The palpation method is often used in dental practice. During the procedure, the doctor feels the muscles of the head and neck, thus determining their general condition. Disturbances in the functioning of this muscle group indicate the development of pathological processes in the dental system.

What palpation reveals:

1. development of disharmonic processes in the work of the muscular system;
2. the reason for the violations.

As a result of bilateral palpation, the dentist receives valuable information, which, together with data from other diagnostic methods, allows us to clarify the picture and draw up an optimal treatment plan.

Diagnostic methods in modern dentistry

In our clinics, in addition to traditional ones, there are innovative diagnostic methods. For example, the MegaEye intraoral (intraoral) camera, which allows you to demonstrate problems in your oral cavity in real time. For example, plaque, superficial caries, poor fit of the crown, any postoperative complications. The examination result will be visible on the screen. To diagnose, you need to open your mouth, after which the doctor will move the camera along the dentition from below and above. If you're planning to travel, buy this compact camera. MegaEye connects to a smartphone or laptop via Wi-Fi, which allows the doctor to see the condition of your teeth and consult you remotely.

There are also chemical diagnostic methods, for example, caries detectors and hygiene level indicators. Our hygienist can measure the hygiene index for your child or spouse, who does not like to brush their teeth and constantly suffers from caries. The drug will color all problem areas and show how well and efficiently the teeth are cleaned.

In addition to all this, functional diagnostics in dentistry Dental Guru (Moscow) includes the MEGA ISQ device, which after implantation surgery allows you to most accurately measure the stability of the implant before prosthetics. We do not prepare the crown until we are sure that the installed implant has taken root and will withstand the load.

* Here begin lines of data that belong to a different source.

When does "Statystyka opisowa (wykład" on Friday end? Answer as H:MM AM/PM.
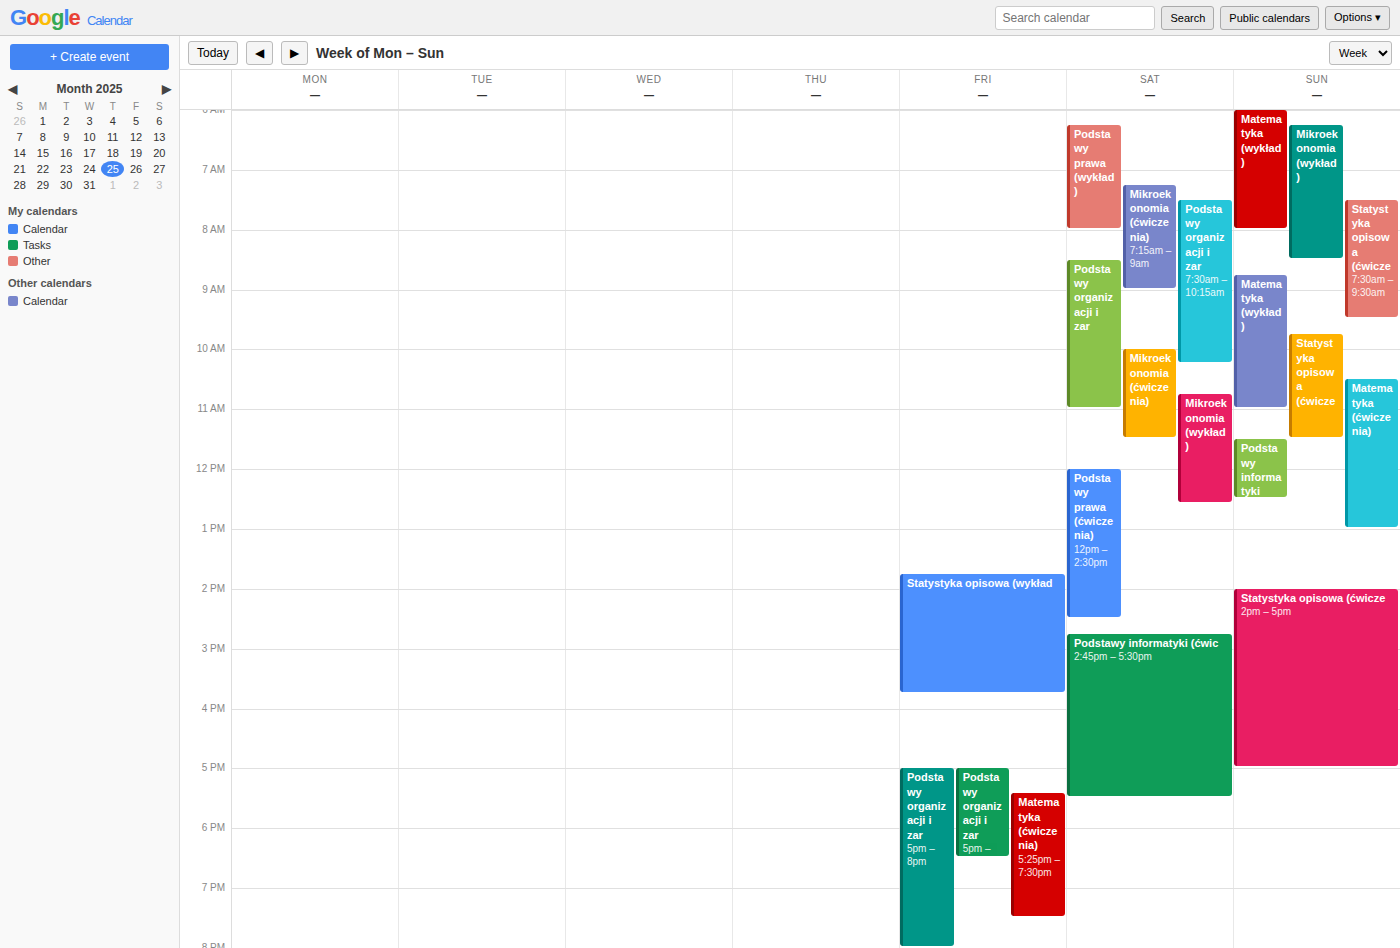
3:45 PM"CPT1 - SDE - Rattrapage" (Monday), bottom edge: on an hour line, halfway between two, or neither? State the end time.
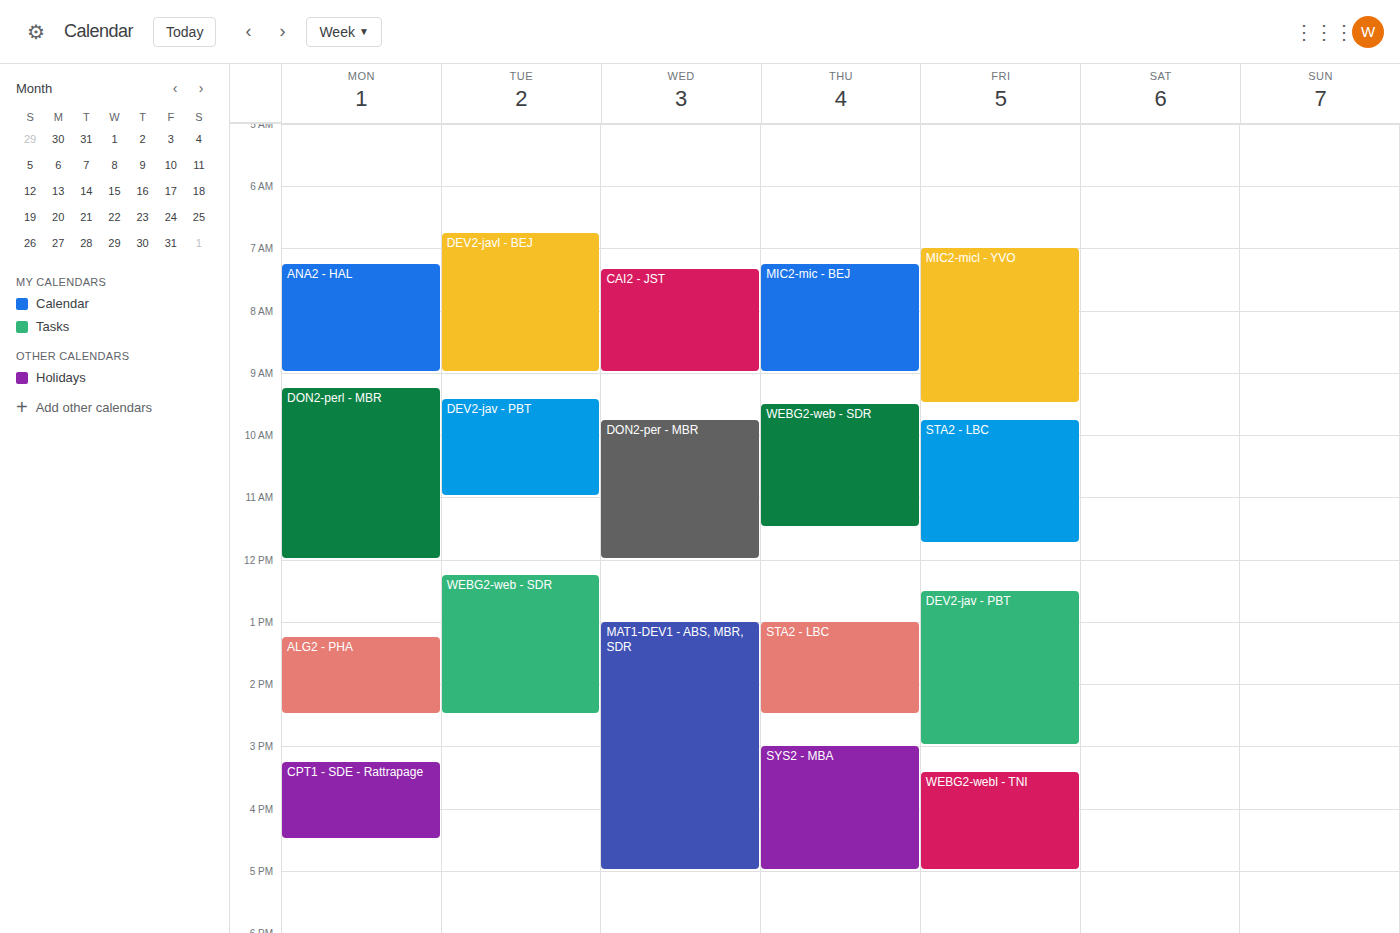
4:30 PM -- halfway between the 4 PM and 5 PM lines.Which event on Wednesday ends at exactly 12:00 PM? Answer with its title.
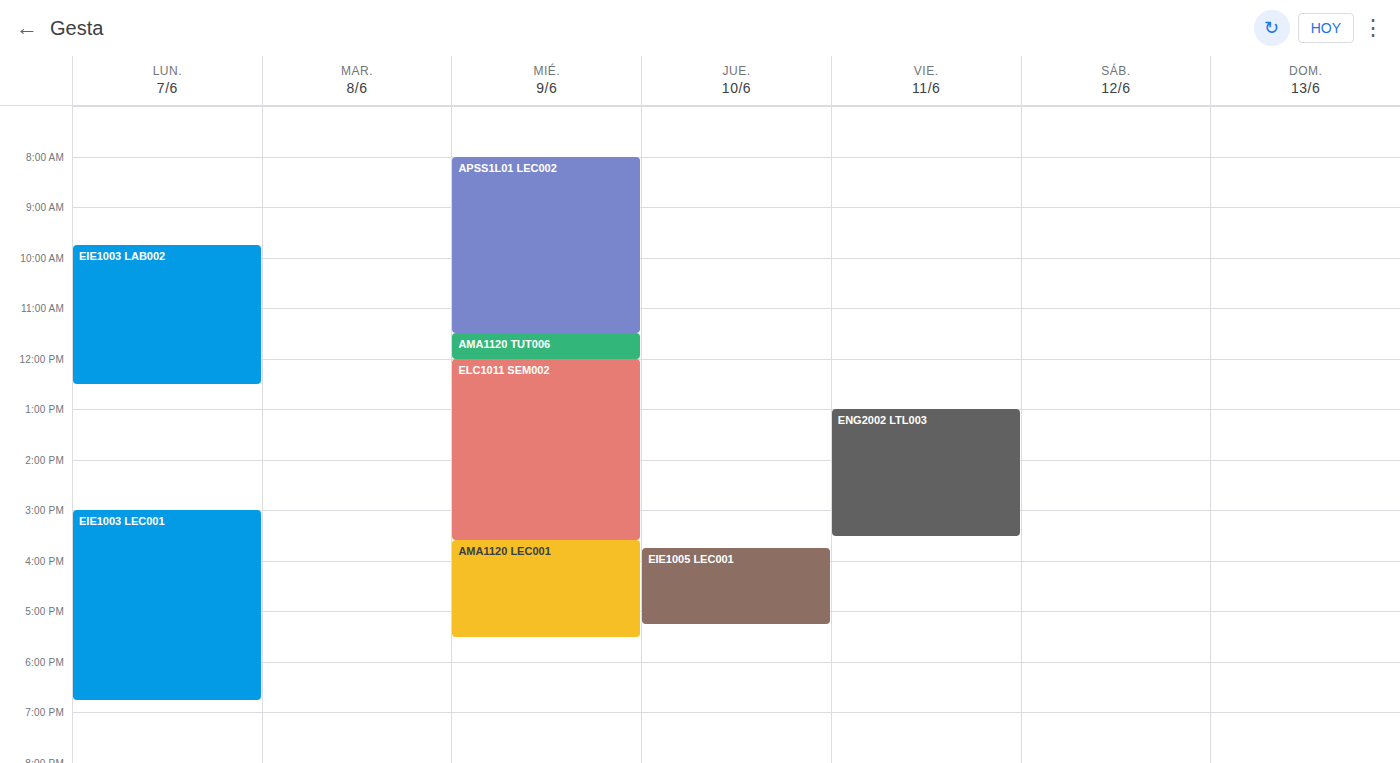
"AMA1120 TUT006"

We also have a Medit i500 intraoral scanner in our clinics, which allows you to recreate the full 3D model of your jaws as accurately as possible. The device is intended for prosthetics, for the manufacture of crowns and inlays using the CAD/CAM system. The procedure for prosthetics using a three-dimensional scanner is as follows. For example, to prepare an inlay after caries treatment, the cavity is scanned and a 3D model is sent to the laboratory. In our own dental laboratory, the technician casts the inlay, the courier brings it to the clinic, and the prosthetist fixes it. The Dental Guru dental network offers treatment, prevention, and diagnostics.

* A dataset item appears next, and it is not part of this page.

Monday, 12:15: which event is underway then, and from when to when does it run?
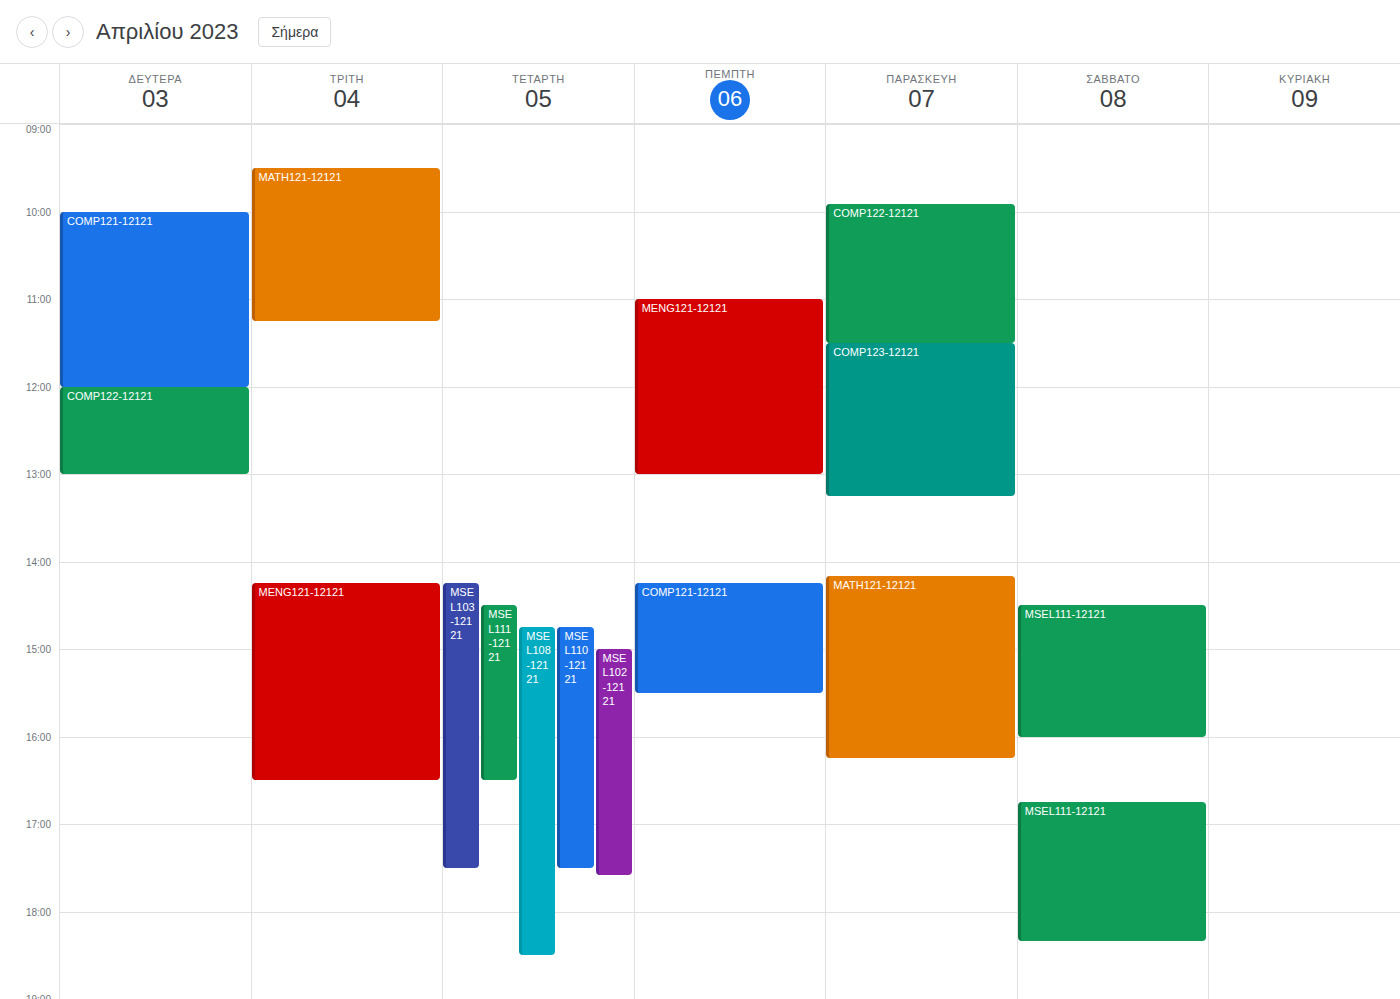
"COMP122-12121", 12:00 to 13:00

Each Dental Guru clinic has a full range of x-ray diagnostics: a microscope, a computed tomograph with the function of taking pictures of the temporomandibular joint, a device for cephalometry, OPTG, a digital radiovisiograph for targeted imaging. Multifunctional devices Rayscan and Vatech are used, which can be used to perform all types of radiation diagnostics in dentistry.

What additional diagnostics can the dentist prescribe?

• Apex locator

With its help, the doctor can determine the length of the dental root canal as accurately as possible. Due to the complex anatomy, it is difficult to do this in other ways. Selecting the right tools is essential to effectively treating root infections.

• Biopsy

This procedure is carried out if a dental cyst or other neoplasm has been diagnosed. A biopsy is necessary to ensure that the suspicious object is benign. The dentist takes a sample of fluid or tissue using a biopsy needle and sends the finished sample to a laboratory for analysis.

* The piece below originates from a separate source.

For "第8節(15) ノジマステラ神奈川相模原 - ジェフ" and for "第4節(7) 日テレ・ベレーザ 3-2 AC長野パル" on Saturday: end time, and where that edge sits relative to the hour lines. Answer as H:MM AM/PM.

The diagnostic methods used in our clinic are safe and do not cause any discomfort. Thanks to them, the doctor will be able to start treatment on time and keep your smile healthy and beautiful!

Infectious and inflammatory periodontal diseases can fully be called diseases of civilization, given that they are ranked sixth in the list of the most common human diseases. The constant effect of predisposing factors (social, systemic, iatrogenic, local conditions of the oral cavity, etc.) against the backdrop of environmental unfavorability extremely often leads to the development of periodontopathies in all age groups with an increase in the proportion of moderate and severe lesions in people over 35 years of age. According to the WHO report (WHO: Oral health. Fact sheet No. 318, April 2012), modern advances in understanding the etiology of pathogenesis, as well as in the treatment of these diseases, have not significantly changed the situation for the better.

Infectious and inflammatory periodontal diseases are prone to a chronic progressive course, and the outcome of the pathological process depends on the timeliness of diagnosis and the early initiation of adequate therapeutic and rehabilitation measures. In one of the reviews by U. Carounanidy, R. Sathyanarayanan [14], devoted to the problem of diagnosing caries as a provoking factor of periodontal diseases, the authors commented on the “Caries Iceberg” diagram, proposed at one time by N. Pitts, C. Longbottom [38], which is quite clearly reflects the state of diagnosis of this pathological condition and the main problems associated with it at the present stage (Fig. 1).

Figure 1. “Caries iceberg” - diagnostic scheme, D1-D4 - diagnostic criteria [38].

It can be assumed that this diagram can be applied to the diagnosis of not only caries, but also any other dental pathology, while the authors describe the main stages in the development of the diagnostic process as follows:

1) development of strict diagnostic criteria based on easily detectable signs of the disease;

2) improving the technology of diagnostic methods aimed at reducing their diagnostic threshold when verifying the diagnosis at a qualitative level;

3) development of methods for quantitative assessment of pathological conditions to recognize “hidden” deviations that are not registered at the qualitative level;

4) transition from a logically constructed, nominal or ordinal scale for assessing the pathological process to a numerical scale that allows monitoring of the disease and prognosis of its course and outcomes [14].

The presented scheme clearly demonstrates that starting from the second stage, the dentist has an urgent need not to limit himself to clinical methods of examining the patient, but to resort to instrumental and laboratory diagnostics. Thus, if at the first stage the basis of diagnosis is the principle of clinical observation, then at the second stage a different level of data assessment is required, which requires the scientific development of a list of biological markers of the disease and the presence in the arsenal of laboratory diagnostics of methods for their registration. At the third stage, we are talking about the quantitative assessment of biomarkers by laboratory methods and the scientific development of associated signs of the disease - indicators, factors and determinants of the risk of developing the disease itself and its adverse outcomes. Finally, the fourth stage involves the creation of a diagnostic monitoring system with the identification of predictors of the disease, its biological markers, criteria for assessing its course, forecasting possible outcomes and the effectiveness of treatment measures.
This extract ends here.